◆ How to complete this task
For each line below, write it out exactly as it appears.

◆ Excerpted records
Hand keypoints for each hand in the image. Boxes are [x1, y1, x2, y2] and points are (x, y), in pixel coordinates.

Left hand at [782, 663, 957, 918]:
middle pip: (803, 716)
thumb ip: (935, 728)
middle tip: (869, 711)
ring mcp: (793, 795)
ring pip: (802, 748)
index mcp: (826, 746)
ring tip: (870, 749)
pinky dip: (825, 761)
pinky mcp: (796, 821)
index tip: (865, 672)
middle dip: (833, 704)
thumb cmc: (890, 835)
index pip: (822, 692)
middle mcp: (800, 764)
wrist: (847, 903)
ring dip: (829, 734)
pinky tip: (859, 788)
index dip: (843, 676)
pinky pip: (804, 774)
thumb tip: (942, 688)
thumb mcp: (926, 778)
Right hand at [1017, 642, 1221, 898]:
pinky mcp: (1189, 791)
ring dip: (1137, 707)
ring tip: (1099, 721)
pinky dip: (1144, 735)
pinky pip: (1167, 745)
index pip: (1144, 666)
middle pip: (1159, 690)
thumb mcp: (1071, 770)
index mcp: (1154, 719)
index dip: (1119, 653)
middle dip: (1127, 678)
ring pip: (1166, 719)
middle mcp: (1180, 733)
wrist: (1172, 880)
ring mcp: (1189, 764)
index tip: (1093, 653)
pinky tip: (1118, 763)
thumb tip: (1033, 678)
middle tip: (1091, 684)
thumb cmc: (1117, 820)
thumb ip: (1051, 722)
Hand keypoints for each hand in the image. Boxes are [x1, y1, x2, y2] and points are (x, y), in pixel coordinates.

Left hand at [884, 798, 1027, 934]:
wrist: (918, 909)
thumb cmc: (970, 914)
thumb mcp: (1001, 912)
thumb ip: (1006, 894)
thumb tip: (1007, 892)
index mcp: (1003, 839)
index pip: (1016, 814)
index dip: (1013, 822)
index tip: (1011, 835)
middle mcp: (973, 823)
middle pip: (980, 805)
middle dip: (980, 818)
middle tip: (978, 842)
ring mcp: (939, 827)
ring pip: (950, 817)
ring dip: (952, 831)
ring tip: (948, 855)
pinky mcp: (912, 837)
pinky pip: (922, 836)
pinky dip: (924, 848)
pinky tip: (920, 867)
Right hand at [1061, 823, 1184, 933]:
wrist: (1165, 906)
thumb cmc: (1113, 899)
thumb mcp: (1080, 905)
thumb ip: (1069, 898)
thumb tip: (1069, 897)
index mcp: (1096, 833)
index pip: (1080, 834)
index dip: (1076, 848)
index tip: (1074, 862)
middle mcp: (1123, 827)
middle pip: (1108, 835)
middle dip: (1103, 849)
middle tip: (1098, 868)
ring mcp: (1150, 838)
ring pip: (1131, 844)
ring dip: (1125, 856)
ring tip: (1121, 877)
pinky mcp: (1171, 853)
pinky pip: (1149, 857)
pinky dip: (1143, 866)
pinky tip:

◆ Answer below
Hand keypoints for each hand in the image. Boxes are [x1, y1, x2, y2] and points are (x, y), in pixel coordinates.

Left hand at [782, 663, 957, 918]:
middle pip: (803, 716)
thumb ip: (935, 728)
middle tip: (869, 711)
ring mcp: (793, 795)
ring pip: (802, 748)
index mcp: (826, 746)
ring tip: (870, 749)
pinky dip: (825, 761)
pinky mcp: (796, 821)
index tip: (865, 672)
middle dip: (833, 704)
thumb cmc: (890, 835)
index pip: (822, 692)
middle mcp: (800, 764)
wrist: (847, 903)
ring dip: (829, 734)
pinky tip: (859, 788)
index dip: (843, 676)
pinky pip: (804, 774)
thumb tip: (942, 688)
thumb mcp: (926, 778)
Right hand at [1017, 642, 1221, 898]:
pinky mcp: (1189, 791)
ring dip: (1137, 707)
ring tip: (1099, 721)
pinky dip: (1144, 735)
pinky pip: (1167, 745)
index pip: (1144, 666)
middle pip: (1159, 690)
thumb mcp: (1071, 770)
index mcp: (1154, 719)
index dip: (1119, 653)
middle dip: (1127, 678)
ring pip: (1166, 719)
middle mcp: (1180, 733)
wrist: (1172, 880)
ring mcp: (1189, 764)
index tip: (1093, 653)
pinky tip: (1118, 763)
thumb tip: (1033, 678)
middle tip: (1091, 684)
thumb cmc: (1117, 820)
thumb ip: (1051, 722)
Hand keypoints for each hand in the image. Boxes are [x1, y1, x2, y2] and points are (x, y), in pixel coordinates.

Left hand at [884, 798, 1027, 934]:
wrist: (918, 909)
thumb cmc: (970, 914)
thumb mcp: (1001, 912)
thumb ip: (1006, 894)
thumb tip: (1007, 892)
index mcp: (1003, 839)
index pip: (1016, 814)
index dip: (1013, 822)
index tip: (1011, 835)
middle mcp: (973, 823)
middle pip: (980, 805)
middle dip: (980, 818)
middle tip: (978, 842)
ring mcp: (939, 827)
ring pip: (950, 817)
ring dip: (952, 831)
ring tip: (948, 855)
pinky mcp: (912, 837)
pinky pip: (922, 836)
pinky dip: (924, 848)
pinky tip: (920, 867)
Right hand at [1061, 823, 1184, 933]:
wrist: (1165, 906)
thumb cmc: (1113, 899)
thumb mcp: (1080, 905)
thumb ip: (1069, 898)
thumb tip: (1069, 897)
index mcp: (1096, 833)
index pip: (1080, 834)
index dip: (1076, 848)
index tip: (1074, 862)
middle mcp: (1123, 827)
middle pip: (1108, 835)
middle dip: (1103, 849)
middle tip: (1098, 868)
ring mcp: (1150, 838)
ring pip: (1131, 844)
ring dip: (1125, 856)
ring tip: (1121, 877)
pinky mcp: (1171, 853)
pinky pip: (1149, 857)
pinky dip: (1143, 866)
pinky tip:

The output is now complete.